◆ **Source text**:
==================================================

Deutschland and beyond

Living in Germany

Pre-Christmas (by Mom)

This is the last of the family updates, and it’s out of order. Sorry. Chronologically, this one should come first but then the rest all fall into place. It’s been nice and easy having ‘guest bloggers’; now I’ll have to go back to actually writing and updating. Anyway, here’s mom’s take on our few days before Christmas:

Whew!  I wasn’t quite sure if we were going to make it to Germany for Christmas this year.  But on the day we flew out, they had just re-opened the Frankfurt airport, so I knew all was well.

Maura and I had an uneventful flight after that.  We caught our connection in Amsterdam, although I wish our layover had been longer- I would have loved to have done some shopping at that airport.   We landed in Frankfurt, connected with Tim and Cala, but  looked frantically for our luggage for 2 hours. Fortunately, those scanning baggage claim tickets saved us and Maura would be able to see Germany (she packed her daily contacts in her checked suitcase)  Off to the train to Wurzburg to see Colleen!!

We found our way to the hotel, settled in and Colleen came over after her lacrosse practice.  We headed off to a quaint pub/restaurant for dinner, where I took her suggestion and had currywurst, and the rest dined on schnitzel (veal,) and pasta and toasted  the holidays with their great beers. Off to slumber early as it was a long day.

Wednesday we had planned to attend an authentic Christkindl (Weihnachts) market and we definitely weren’t disappointed.  The weather was perfect, cold and a little snow to add to the atmosphere, just like Chicago. We walked around the market, enjoyed some Gluhwein, Cala found a place for chocolate crepes, and did some souvenouir shopping for friends back home. Colleen’s friend Jessie was arriving that day, so she went to meet her at the train station while we continued shopping. Our plan was to meet at 3:00pm at the UNESCO World Cultural Heritage Site, Würzburg’s Residenz.

==================================================

◆ **Material provided**:

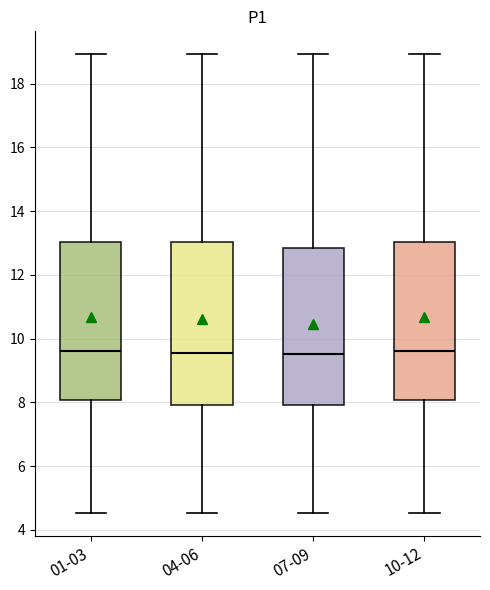

Where does the upper whisker of the box for 10-12 end on the y-axis? The values are not printed on the chart, so give them approximately, as read against the axis.

19.0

==================================================

◆ **What to work on**:
- A) Please answer these questions from the blog post, one per line:
(i) In which city did they catch their connecting flight?
(ii) What did the writer order at the pub on Colleen's suggestion?
(iii) At what place did the group plan to meet at 3:00pm?
- B) Do these statements agree with the blog post? Answer yes or no for each and quote the words that decide it.
(i) The luggage turned up right after landing in Frankfurt.
(ii) Maura's daily contacts were in her checked suitcase.
(iii) The weather at the market was mild and dry.
The material has no connection to the blog post.

◆ **Task responses**:
- A)
(i) Amsterdam
(ii) Currywurst
(iii) Würzburg's Residenz, a UNESCO World Cultural Heritage Site

- B)
(i) No: "looked frantically for our luggage for 2 hours."
(ii) Yes: "she packed her daily contacts in her checked suitcase"
(iii) No: "The weather was perfect, cold and a little snow to add to the atmosphere"